分散型意思決定プロセス作成と、分散型台帳技術を推進する大規模プロジェクトの一環

 公益財団法人日本ユニセフ協会は12月18日、ブロックチェーン技術を用いて世界的な課題解決を目指す途上国や新興国の企業に対し、ユニセフ(UNICEF:国際連合児童基金)が投資を行うことを発表した。ユニセフ・イノベーション・ファンドを通じて申請された世界50か国、100件以上の候補から、弱い立場の人々にとっても公平かつ公正な方法で技術の成長・成熟を助けるという観点で、6社を採択したとのこと。投資額は上限10万米ドルとなる。

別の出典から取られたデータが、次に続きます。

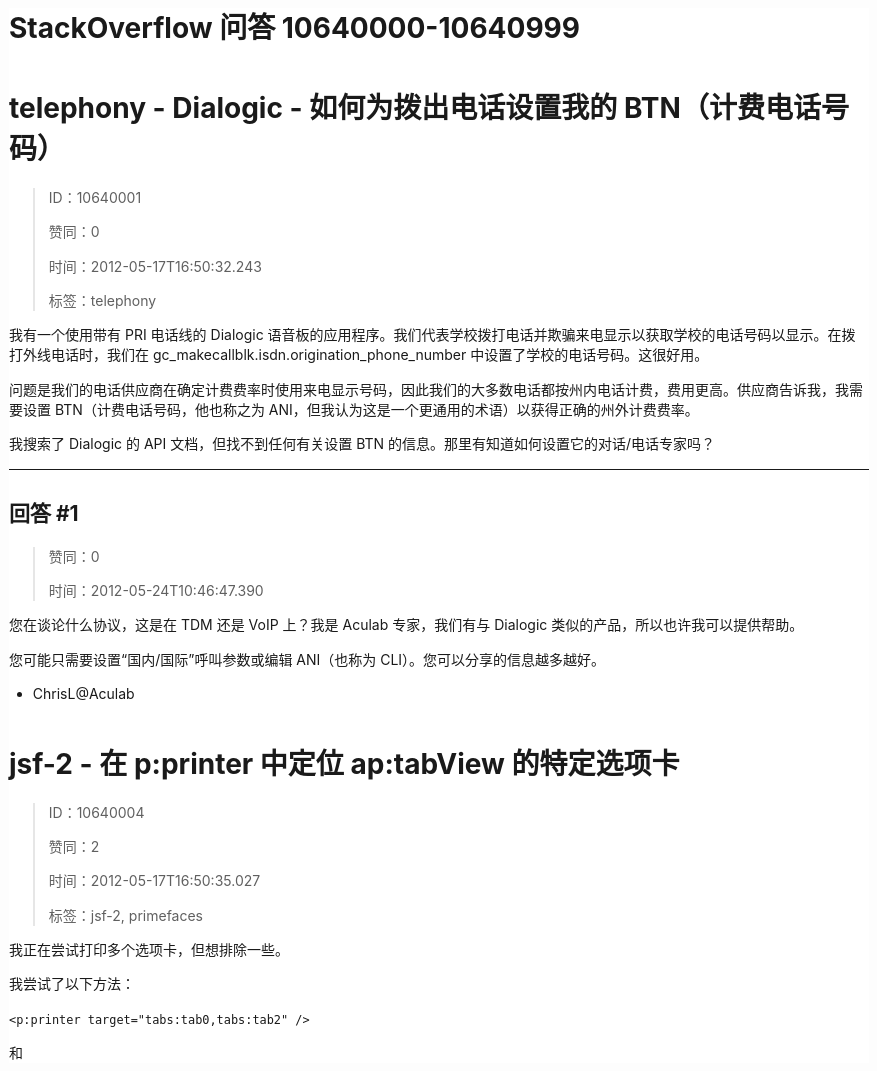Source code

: # StackOverflow 问答 10640000-10640999

# telephony - Dialogic - 如何为拨出电话设置我的 BTN（计费电话号码）

> ID：10640001
> 
> 赞同：0
> 
> 时间：2012-05-17T16:50:32.243
> 
> 标签：telephony

我有一个使用带有 PRI 电话线的 Dialogic 语音板的应用程序。我们代表学校拨打电话并欺骗来电显示以获取学校的电话号码以显示。在拨打外线电话时，我们在 gc_makecallblk.isdn.origination_phone_number 中设置了学校的电话号码。这很好用。

问题是我们的电话供应商在确定计费费率时使用来电显示号码，因此我们的大多数电话都按州内电话计费，费用更高。供应商告诉我，我需要设置 BTN（计费电话号码，他也称之为 ANI，但我认为这是一个更通用的术语）以获得正确的州外计费费率。

我搜索了 Dialogic 的 API 文档，但找不到任何有关设置 BTN 的信息。那里有知道如何设置它的对话/电话专家吗？

* * *

## 回答 #1

> 赞同：0
> 
> 时间：2012-05-24T10:46:47.390

您在谈论什么协议，这是在 TDM 还是 VoIP 上？我是 Aculab 专家，我们有与 Dialogic 类似的产品，所以也许我可以提供帮助。

您可能只需要设置“国内/国际”呼叫参数或编辑 ANI（也称为 CLI）。您可以分享的信息越多越好。

*   ChrisL@Aculab

# jsf-2 - 在 p:printer 中定位 ap:tabView 的特定选项卡

> ID：10640004
> 
> 赞同：2
> 
> 时间：2012-05-17T16:50:35.027
> 
> 标签：jsf-2, primefaces

我正在尝试打印多个选项卡，但想排除一些。

我尝试了以下方法：

```
<p:printer target="tabs:tab0,tabs:tab2" /> 
```

和
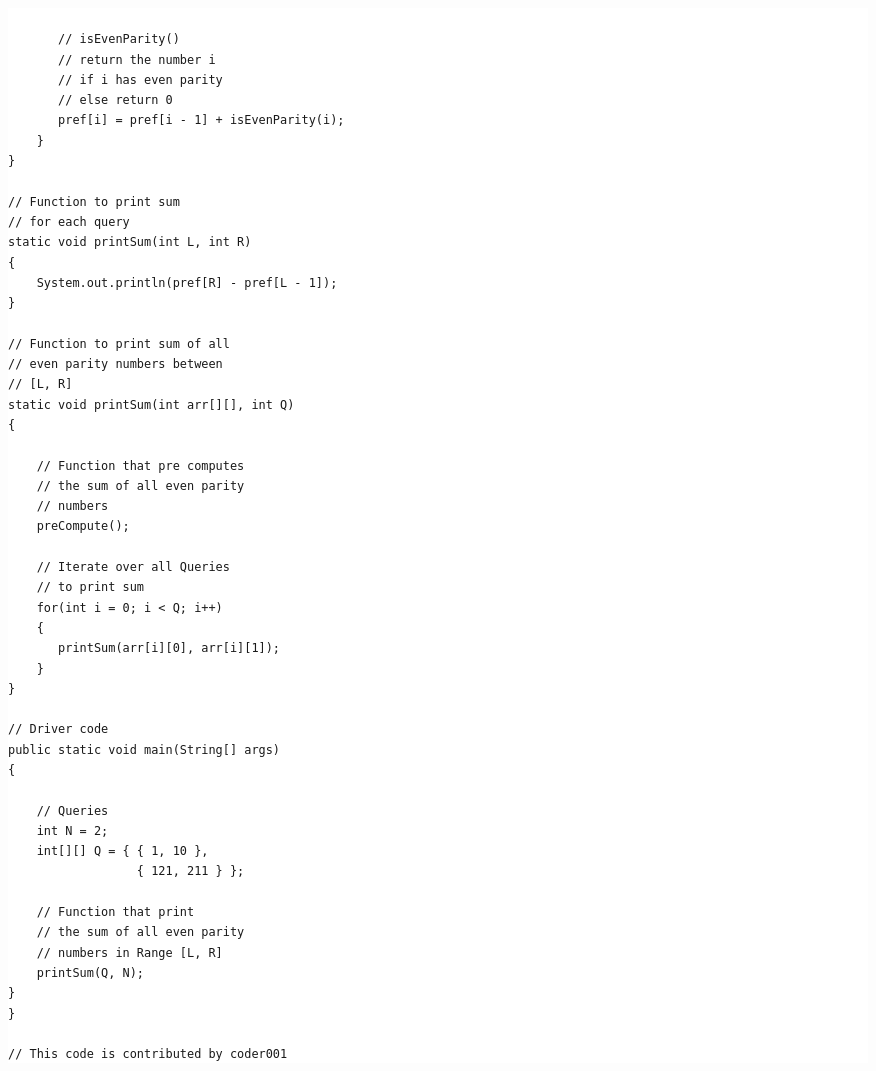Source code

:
 ```

       // isEvenParity()
       // return the number i
       // if i has even parity
       // else return 0
       pref[i] = pref[i - 1] + isEvenParity(i);
    }
}

// Function to print sum
// for each query
static void printSum(int L, int R)
{
    System.out.println(pref[R] - pref[L - 1]);
}

// Function to print sum of all
// even parity numbers between
// [L, R]
static void printSum(int arr[][], int Q)
{

    // Function that pre computes
    // the sum of all even parity
    // numbers
    preCompute();

    // Iterate over all Queries
    // to print sum
    for(int i = 0; i < Q; i++)
    {
       printSum(arr[i][0], arr[i][1]);
    }
}

// Driver code
public static void main(String[] args)
{

    // Queries
    int N = 2;
    int[][] Q = { { 1, 10 },
                  { 121, 211 } };

    // Function that print
    // the sum of all even parity
    // numbers in Range [L, R]
    printSum(Q, N);
}
}

// This code is contributed by coder001
```
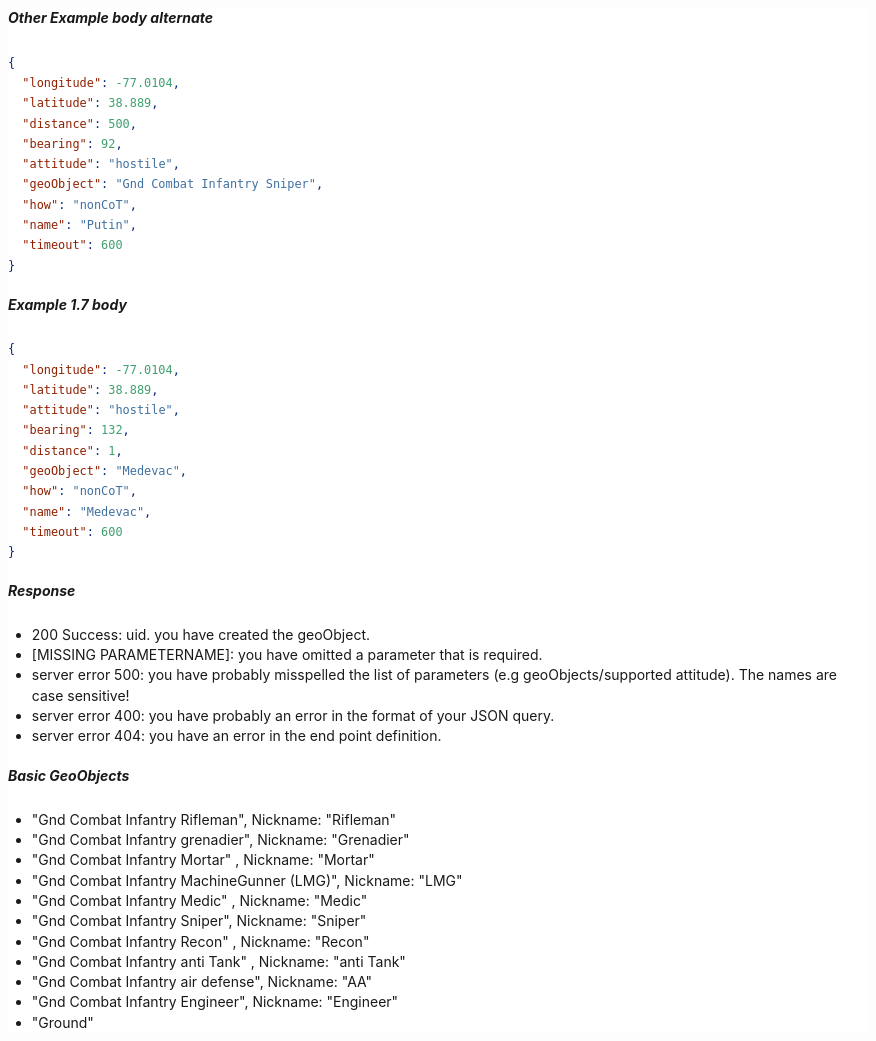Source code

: ##### Other Example body alternate

```json
{
  "longitude": -77.0104,
  "latitude": 38.889,
  "distance": 500,
  "bearing": 92,
  "attitude": "hostile",
  "geoObject": "Gnd Combat Infantry Sniper",
  "how": "nonCoT",
  "name": "Putin",
  "timeout": 600  
}
```

##### Example 1.7 body

```json
{
  "longitude": -77.0104,
  "latitude": 38.889,
  "attitude": "hostile",
  "bearing": 132, 
  "distance": 1,
  "geoObject": "Medevac",
  "how": "nonCoT",
  "name": "Medevac",
  "timeout": 600  
}
```

##### Response

* 200 Success: uid. you have created the geoObject.
* [MISSING PARAMETERNAME]: you have omitted a parameter that is required.
* server error 500: you have probably misspelled the list of parameters (e.g geoObjects/supported attitude). The names are case sensitive!
* server error 400: you have probably an error in the format of your JSON query.
* server error 404: you have an error in the end point definition.
 
##### Basic GeoObjects

* "Gnd Combat Infantry Rifleman",  Nickname: "Rifleman"
* "Gnd Combat Infantry grenadier", Nickname: "Grenadier"
* "Gnd Combat Infantry Mortar" , Nickname: "Mortar" 
* "Gnd Combat Infantry MachineGunner (LMG)",  Nickname: "LMG" 
* "Gnd Combat Infantry Medic" ,  Nickname: "Medic"
* "Gnd Combat Infantry Sniper",  Nickname: "Sniper"
* "Gnd Combat Infantry Recon" ,  Nickname: "Recon"
* "Gnd Combat Infantry anti Tank" ,  Nickname: "anti Tank"
* "Gnd Combat Infantry air defense",  Nickname: "AA"
* "Gnd Combat Infantry Engineer",  Nickname: "Engineer"
* "Ground"
  
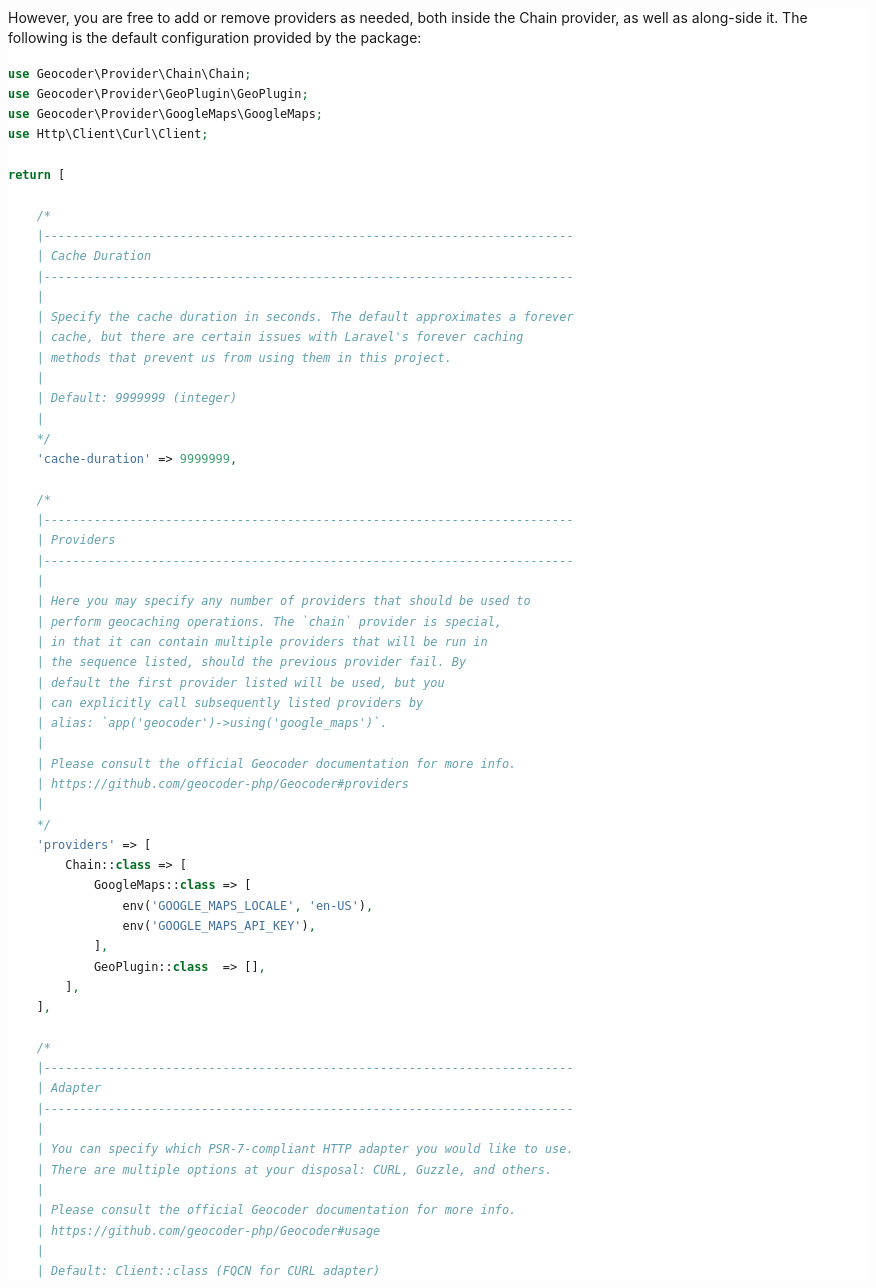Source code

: However, you are free to add or remove providers as needed, both inside the
 Chain provider, as well as along-side it. The following is the default
 configuration provided by the package:
```php
use Geocoder\Provider\Chain\Chain;
use Geocoder\Provider\GeoPlugin\GeoPlugin;
use Geocoder\Provider\GoogleMaps\GoogleMaps;
use Http\Client\Curl\Client;

return [

    /*
    |--------------------------------------------------------------------------
    | Cache Duration
    |--------------------------------------------------------------------------
    |
    | Specify the cache duration in seconds. The default approximates a forever
    | cache, but there are certain issues with Laravel's forever caching
    | methods that prevent us from using them in this project.
    |
    | Default: 9999999 (integer)
    |
    */
    'cache-duration' => 9999999,

    /*
    |--------------------------------------------------------------------------
    | Providers
    |--------------------------------------------------------------------------
    |
    | Here you may specify any number of providers that should be used to
    | perform geocaching operations. The `chain` provider is special,
    | in that it can contain multiple providers that will be run in
    | the sequence listed, should the previous provider fail. By
    | default the first provider listed will be used, but you
    | can explicitly call subsequently listed providers by
    | alias: `app('geocoder')->using('google_maps')`.
    |
    | Please consult the official Geocoder documentation for more info.
    | https://github.com/geocoder-php/Geocoder#providers
    |
    */
    'providers' => [
        Chain::class => [
            GoogleMaps::class => [
                env('GOOGLE_MAPS_LOCALE', 'en-US'),
                env('GOOGLE_MAPS_API_KEY'),
            ],
            GeoPlugin::class  => [],
        ],
    ],

    /*
    |--------------------------------------------------------------------------
    | Adapter
    |--------------------------------------------------------------------------
    |
    | You can specify which PSR-7-compliant HTTP adapter you would like to use.
    | There are multiple options at your disposal: CURL, Guzzle, and others.
    |
    | Please consult the official Geocoder documentation for more info.
    | https://github.com/geocoder-php/Geocoder#usage
    |
    | Default: Client::class (FQCN for CURL adapter)
```
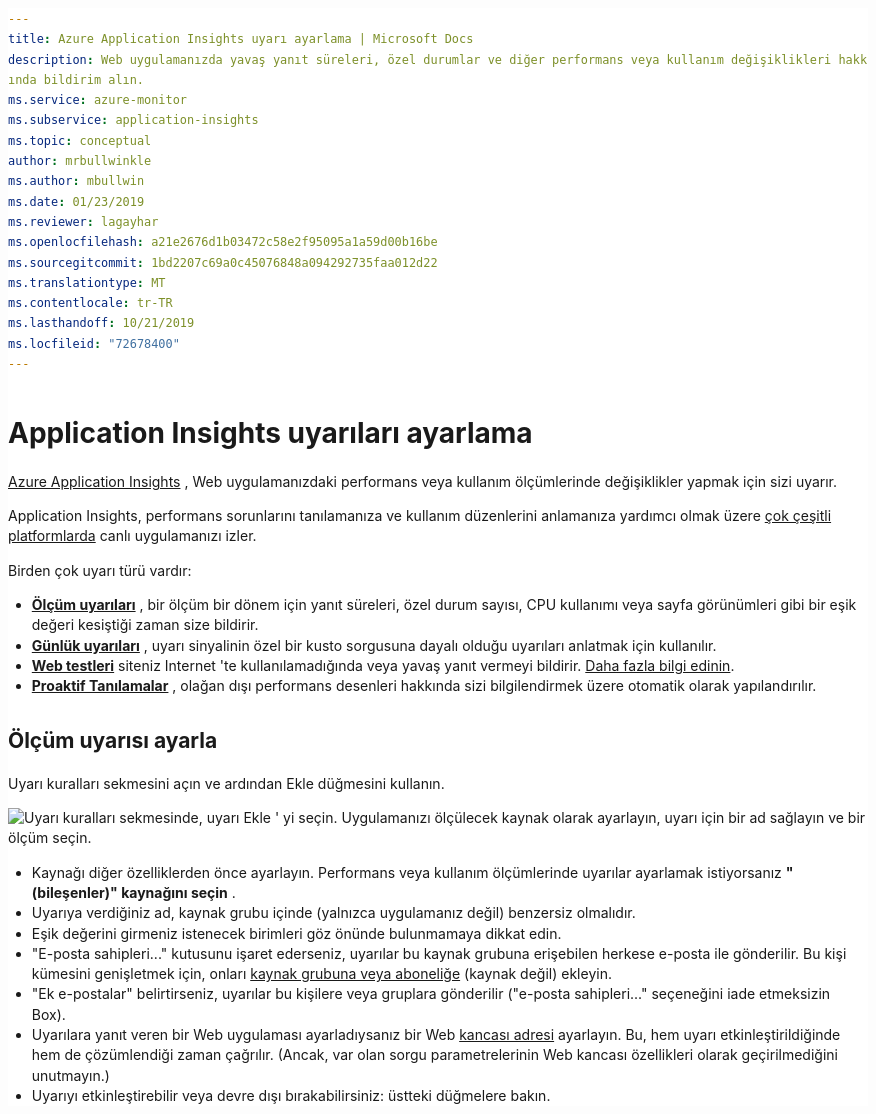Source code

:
 ```yaml
---
title: Azure Application Insights uyarı ayarlama | Microsoft Docs
description: Web uygulamanızda yavaş yanıt süreleri, özel durumlar ve diğer performans veya kullanım değişiklikleri hakkında bildirim alın.
ms.service: azure-monitor
ms.subservice: application-insights
ms.topic: conceptual
author: mrbullwinkle
ms.author: mbullwin
ms.date: 01/23/2019
ms.reviewer: lagayhar
ms.openlocfilehash: a21e2676d1b03472c58e2f95095a1a59d00b16be
ms.sourcegitcommit: 1bd2207c69a0c45076848a094292735faa012d22
ms.translationtype: MT
ms.contentlocale: tr-TR
ms.lasthandoff: 10/21/2019
ms.locfileid: "72678400"
---
```

# <a name="set-alerts-in-application-insights"></a>Application Insights uyarıları ayarlama
[Azure Application Insights][start] , Web uygulamanızdaki performans veya kullanım ölçümlerinde değişiklikler yapmak için sizi uyarır. 

Application Insights, performans sorunlarını tanılamanıza ve kullanım düzenlerini anlamanıza yardımcı olmak üzere [çok çeşitli platformlarda][platforms] canlı uygulamanızı izler.

Birden çok uyarı türü vardır:

* [**Ölçüm uyarıları**](../../azure-monitor/platform/alerts-metric-overview.md) , bir ölçüm bir dönem için yanıt süreleri, özel durum sayısı, CPU kullanımı veya sayfa görünümleri gibi bir eşik değeri kesiştiği zaman size bildirir.
* [**Günlük uyarıları**](../../azure-monitor/platform/alerts-unified-log.md) , uyarı sinyalinin özel bir kusto sorgusuna dayalı olduğu uyarıları anlatmak için kullanılır.
* [**Web testleri**][availability] siteniz Internet 'te kullanılamadığında veya yavaş yanıt vermeyi bildirir. [Daha fazla bilgi edinin][availability].
* [**Proaktif Tanılamalar**](../../azure-monitor/app/proactive-diagnostics.md) , olağan dışı performans desenleri hakkında sizi bilgilendirmek üzere otomatik olarak yapılandırılır.

## <a name="set-a-metric-alert"></a>Ölçüm uyarısı ayarla
Uyarı kuralları sekmesini açın ve ardından Ekle düğmesini kullanın.

![Uyarı kuralları sekmesinde, uyarı Ekle ' yi seçin. Uygulamanızı ölçülecek kaynak olarak ayarlayın, uyarı için bir ad sağlayın ve bir ölçüm seçin.](./media/alerts/01-set-metric.png)

* Kaynağı diğer özelliklerden önce ayarlayın. Performans veya kullanım ölçümlerinde uyarılar ayarlamak istiyorsanız **"(bileşenler)" kaynağını seçin** .
* Uyarıya verdiğiniz ad, kaynak grubu içinde (yalnızca uygulamanız değil) benzersiz olmalıdır.
* Eşik değerini girmeniz istenecek birimleri göz önünde bulunmamaya dikkat edin.
* "E-posta sahipleri..." kutusunu işaret ederseniz, uyarılar bu kaynak grubuna erişebilen herkese e-posta ile gönderilir. Bu kişi kümesini genişletmek için, onları [kaynak grubuna veya aboneliğe](../../azure-monitor/app/resources-roles-access-control.md) (kaynak değil) ekleyin.
* "Ek e-postalar" belirtirseniz, uyarılar bu kişilere veya gruplara gönderilir ("e-posta sahipleri..." seçeneğini iade etmeksizin Box). 
* Uyarılara yanıt veren bir Web uygulaması ayarladıysanız bir Web [kancası adresi](../../azure-monitor/platform/alerts-webhooks.md) ayarlayın. Bu, hem uyarı etkinleştirildiğinde hem de çözümlendiği zaman çağrılır. (Ancak, var olan sorgu parametrelerinin Web kancası özellikleri olarak geçirilmediğini unutmayın.)
* Uyarıyı etkinleştirebilir veya devre dışı bırakabilirsiniz: üstteki düğmelere bakın.


[availability]: ../../azure-monitor/app/monitor-web-app-availability.md
[client]: ../../azure-monitor/app/javascript.md
[platforms]: ../../azure-monitor/app/platforms.md
[roles]: ../../azure-monitor/app/resources-roles-access-control.md
[start]: ../../azure-monitor/app/app-insights-overview.md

 ユニセフは現在、スマートコントラクトを用いた分散型の意思決定プロセスの作成と、分散型台帳技術の教育と理解を促すための大規模プロジェクトを推進している。Atix Labs、Onesmart、Prescrypto、Statwig、Utopixar、W3 Engineersの6社に対する今回の投資もその一環となる。これらの企業は、保健ケア実施における透明性、低価格での携帯電話サービス、社会的影響のあるプロジェクトへの資金や資源の融資など、世界的な課題を解決するプロトタイプやシステムの構築などに取り組んでいる。

  • Atix Labs(アルゼンチン)
    中小企業が資金を調達し、資金の使用を追跡したり影響を測定できるプラットフォームの構築
  • Onesmart(メキシコ)
    新興市場における資金の不正流用に対処し、国の社会サービスを確実に子どもや若者に提供するためのプロトタイプのアプリケーション開発
  • Prescrypto(メキシコ)
    途上国における電子処方箋の不足に対しデジタルによる解決策を提供し、医療従事者による患者の診療履歴への閲覧を一元化し、医療ケアの水準を向上させる
  • Statwig(インド)
    サプライチェーンの管理システムの強化を通じて、ワクチンの効率的な供給を実現する
  • Utopixar(チュニジア)
    コミュニティや組織のための参加型意思決定プロセスや価値の転換を促進するためのソーシャルコラボレーションツールを提供する
  • W3 Engineers(バングラデシュ)
    SIMカードやインターネットへの接続を不要とするオフラインのモバイルネットワーキングプラットフォームを通じて、難民、移民のコミュニティ内でのつながりを向上させる

 ユニセフ・イノベーション・ファンドは、これまでにもデータ科学や機械学習、VR、ドローンといった分野に関するテクノロジースタートアップ企業20社に投資しており、今回の6社がそれに加わるという。今後は、スタートアップ企業への投資に加えて、製品や技術サポート、ビジネスの成長におけるサポート、専門家やパートナー企業とつながる機会を提供していくとのこと。